Tuesday 8 November 2011

Making Poverty - A History (ack. Tom Lines)

On 'Newsnight' the other week, about how the "Regulators are always behind the curve ... and they always will be" (Nick Leeson), no-one had a viable answer to "How do we stop this?".

I had one, which I posted on my Facebook group. Tell the traders "You can only do business like THIS at this point in time - if you want to use new vehicles/methodology/structures/models, run them past us FIRST so that we can evaluate them, dictate the parameters and monitor from the outset."  Otherwise we'll be forever fire-fighting and not actually capping the well.  We are over-regulated, which just ties everyone in knots - it's a sad indictment of modern banking when we have to enforce caution and insist that customers are treated fairly.  These qualities should be givens and certainly more closely reflect the banking system I was part of as regional manger for an Australian bank back in the early 80's before the Gordon Gekko factor took hold.

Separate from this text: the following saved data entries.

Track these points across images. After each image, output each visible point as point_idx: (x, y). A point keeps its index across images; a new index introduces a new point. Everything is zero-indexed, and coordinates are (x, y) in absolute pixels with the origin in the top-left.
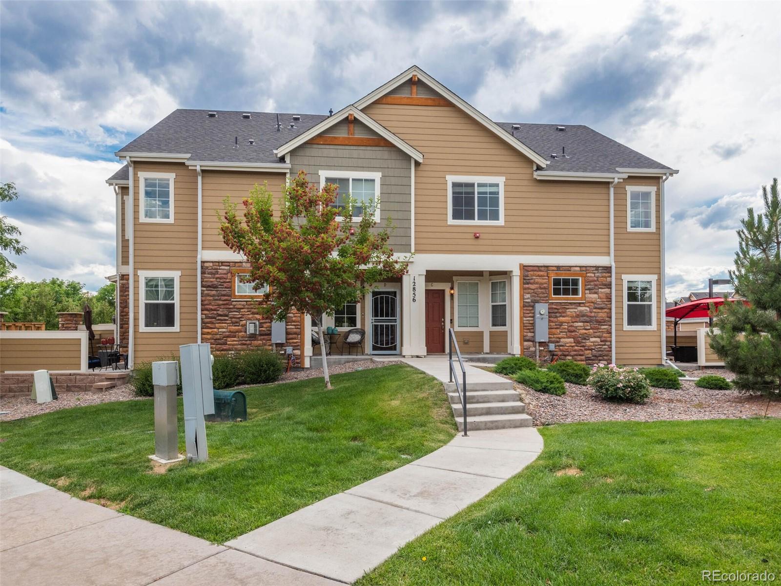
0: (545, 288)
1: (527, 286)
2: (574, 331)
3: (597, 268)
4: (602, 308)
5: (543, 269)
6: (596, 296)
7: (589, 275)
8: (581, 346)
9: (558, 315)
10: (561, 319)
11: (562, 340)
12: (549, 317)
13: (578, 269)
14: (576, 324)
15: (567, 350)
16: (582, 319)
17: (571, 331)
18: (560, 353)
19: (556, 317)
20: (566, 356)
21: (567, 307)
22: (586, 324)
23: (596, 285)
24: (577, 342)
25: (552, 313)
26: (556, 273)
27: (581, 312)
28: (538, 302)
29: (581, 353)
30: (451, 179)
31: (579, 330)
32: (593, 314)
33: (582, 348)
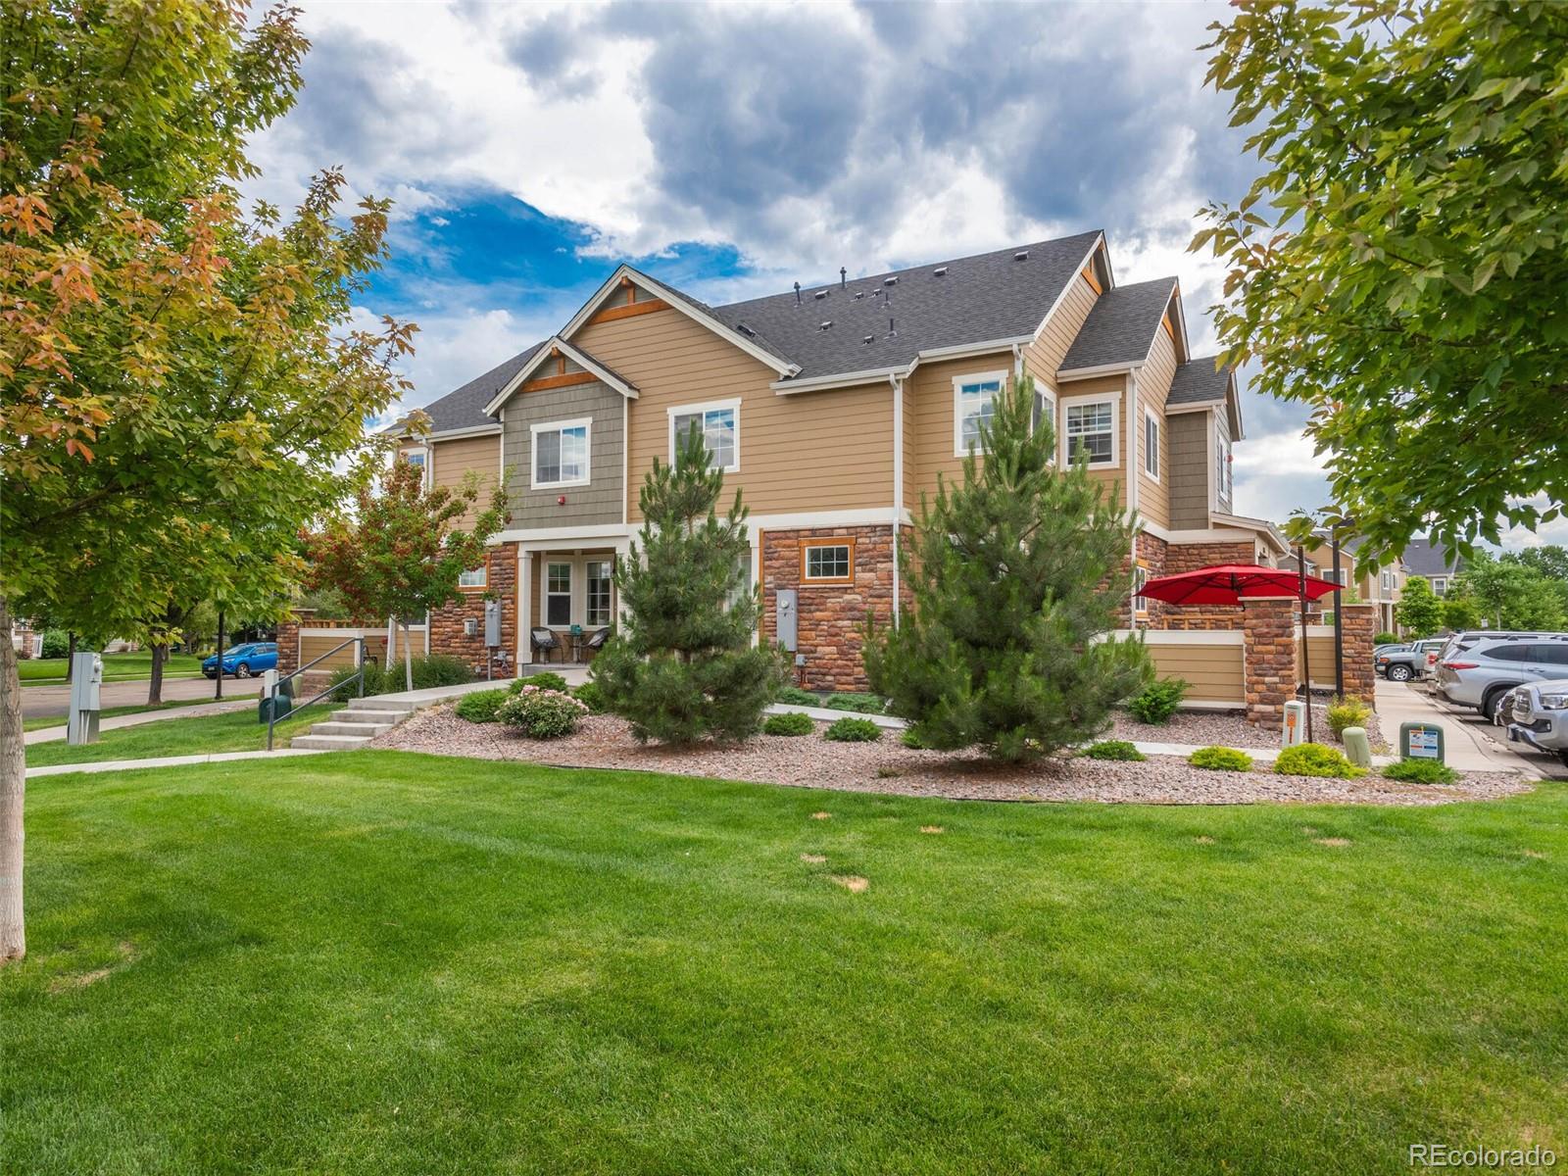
0: (793, 566)
1: (767, 563)
2: (837, 635)
3: (873, 528)
4: (880, 596)
5: (791, 535)
6: (872, 575)
7: (860, 540)
8: (846, 659)
9: (813, 608)
10: (818, 614)
11: (819, 649)
12: (799, 611)
13: (844, 531)
14: (840, 623)
15: (824, 666)
16: (850, 614)
17: (834, 635)
18: (815, 670)
19: (810, 612)
20: (824, 675)
21: (826, 595)
22: (855, 622)
23: (872, 558)
24: (842, 653)
25: (803, 605)
26: (810, 541)
27: (849, 602)
28: (782, 587)
29: (848, 671)
30: (673, 412)
31: (845, 632)
32: (867, 607)
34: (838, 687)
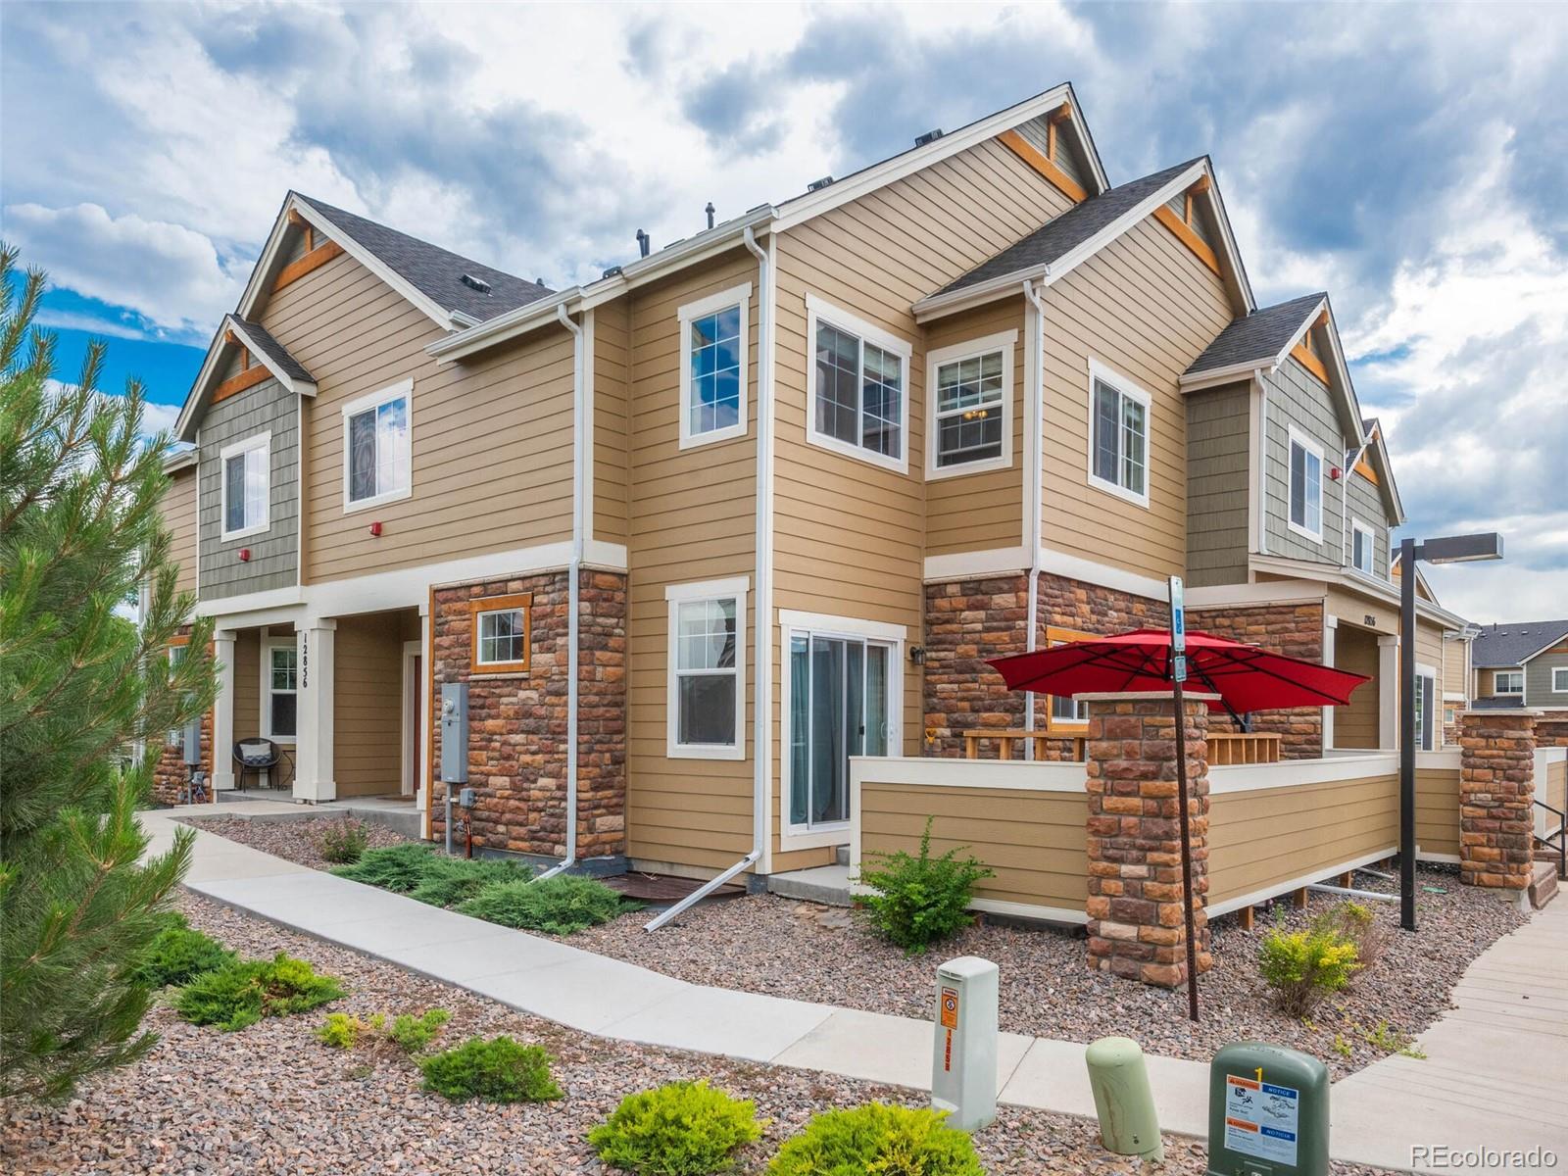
0: (464, 644)
1: (439, 640)
2: (510, 757)
3: (551, 577)
4: (554, 694)
5: (461, 593)
6: (549, 657)
7: (537, 599)
8: (519, 799)
9: (484, 712)
10: (490, 723)
11: (492, 779)
12: (466, 718)
13: (519, 586)
14: (514, 738)
15: (496, 808)
16: (524, 723)
17: (506, 757)
18: (486, 814)
19: (481, 719)
20: (497, 822)
21: (497, 691)
22: (530, 737)
23: (549, 628)
24: (515, 787)
25: (471, 708)
26: (482, 602)
27: (524, 703)
28: (450, 677)
29: (521, 818)
30: (348, 410)
31: (520, 753)
32: (543, 711)
33: (521, 805)
34: (512, 844)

I was delighted to have my views endorsed by author Tom Lines ('Making Poverty - A History').  He directed me to his article 'The Dog that Didn't Bark', which looks at at the 28 years following WW2 when there were no such crises.  It's a thought-provoking walk through financial history and concludes with some credible recommendations to restore order - I commend it to you as essential reading in the current economic climate.

1 comment:

  1. The brains that come up with these 'sophisticated' strategies will always gravitate to where the money is - the regulators stand no chance.